外国人受け入れと家族の問題
「外国人労働者受け入れ拡大」に関する議論が、世論を賑わせている。
5年前の2013年、在外高齢社会研究会の「在日外国人高齢者の将来を考えるフォーラム」に参加し、川崎市の施設「ふれあい館」を訪れた。当時は聞きなれない「外国とつながる人々」という言葉を聞いたのも、この時が初めてだった。外国とつながる人々は、日本に住む外国籍の方、親や祖父母が外国生まれで、本人は日本で生まれ育った方などを指す。日本生まれ=日本人、外国生まれ=外国人、ではないからだ。
館長のお話で驚きだったのは、戦後日本に留まる決断をした方の多くは、主義・主張からではなく、「家族がいたから」という理由だったことだ。つまり、結婚などで家を構え、子どもにはお友だちができて小学校を転校させたくない、というような私的な、つまり人間らしい理由で、母国に帰らない選択をしたことになる。暮らす、土地に根を下ろす、というのはこういうことなのだと、改めて実感する。
今回は、在留にあたり家族帯同が認められるかが、一つのポイントになっている。家族帯同を認めれば、子どもたちが残る確率が大きく、20~30年のスパンで人口構成も変わっていく。また、暮らすということは職場だけではなく、買い物をする、病気になる(病院に行く)、銀行口座を持つ、子どもが学校に給食袋を持っていく、と言ったような日常の場面に影響する。想像よりもたくさんの場面に影響することを、海外に学び、外国につながる先輩方に学び、そして草の根のつながりから社会として受け入れる環境を作っていきたい。
§ §
> 課題
(A) 本文の「5年前の2013年、在外高齢」から「となのだと、改めて実感する。」までを、一字一句変えずに書き写してください。
(B) 本文について、次の問いに答えてください。
(i) 筆者が2013年に訪れた川崎市の施設の名前は何か。
(ii) 戦後日本に留まる決断をした方の多くは、どんな理由を挙げたか。
(iii) 家族帯同を認めた場合、人口構成は何年のスパンで変わっていくとされているか。

> 資料
§ §
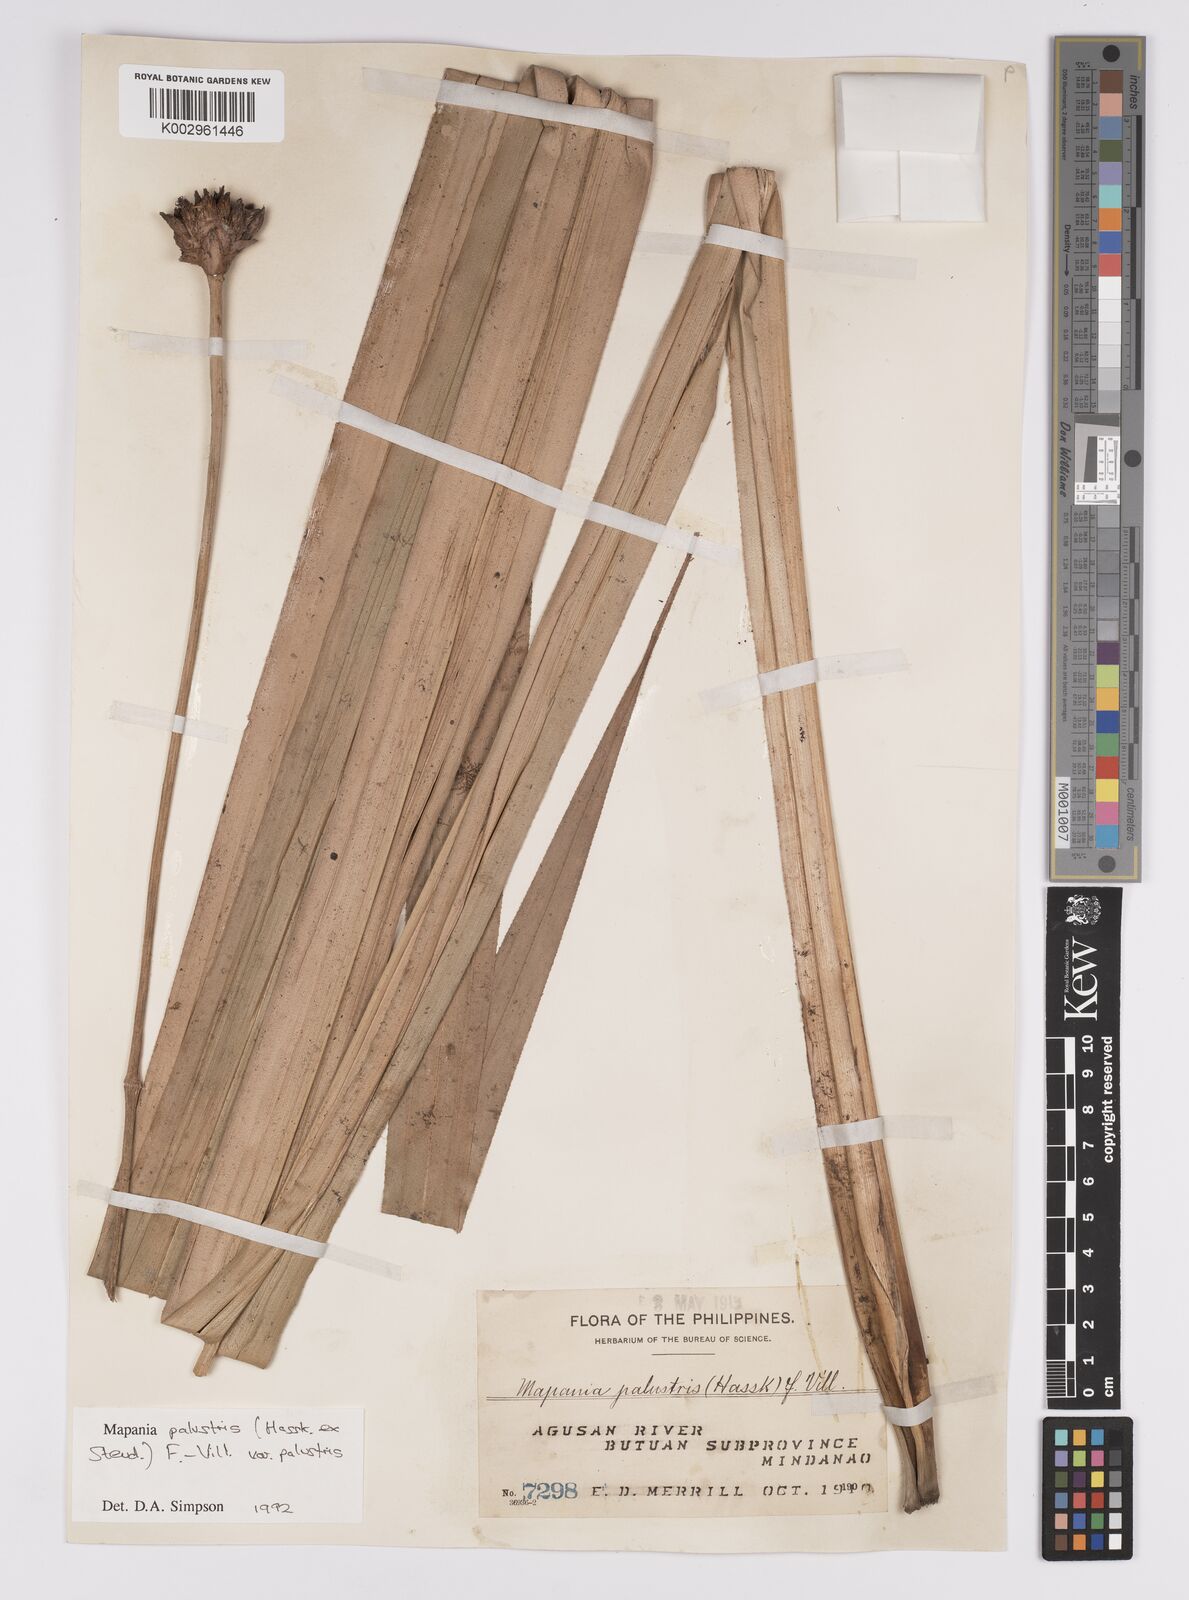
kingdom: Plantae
§ §
> 解答
(A)
5年前の2013年、在外高齢社会研究会の「在日外国人高齢者の将来を考えるフォーラム」に参加し、川崎市の施設「ふれあい館」を訪れた。当時は聞きなれない「外国とつながる人々」という言葉を聞いたのも、この時が初めてだった。外国とつながる人々は、日本に住む外国籍の方、親や祖父母が外国生まれで、本人は日本で生まれ育った方などを指す。日本生まれ=日本人、外国生まれ=外国人、ではないからだ。
館長のお話で驚きだったのは、戦後日本に留まる決断をした方の多くは、主義・主張からではなく、「家族がいたから」という理由だったことだ。つまり、結婚などで家を構え、子どもにはお友だちができて小学校を転校させたくない、というような私的な、つまり人間らしい理由で、母国に帰らない選択をしたことになる。暮らす、土地に根を下ろす、というのはこういうことなのだと、改めて実感する。

(B)
(i) ふれあい館
(ii) 「家族がいたから」
(iii) 20~30年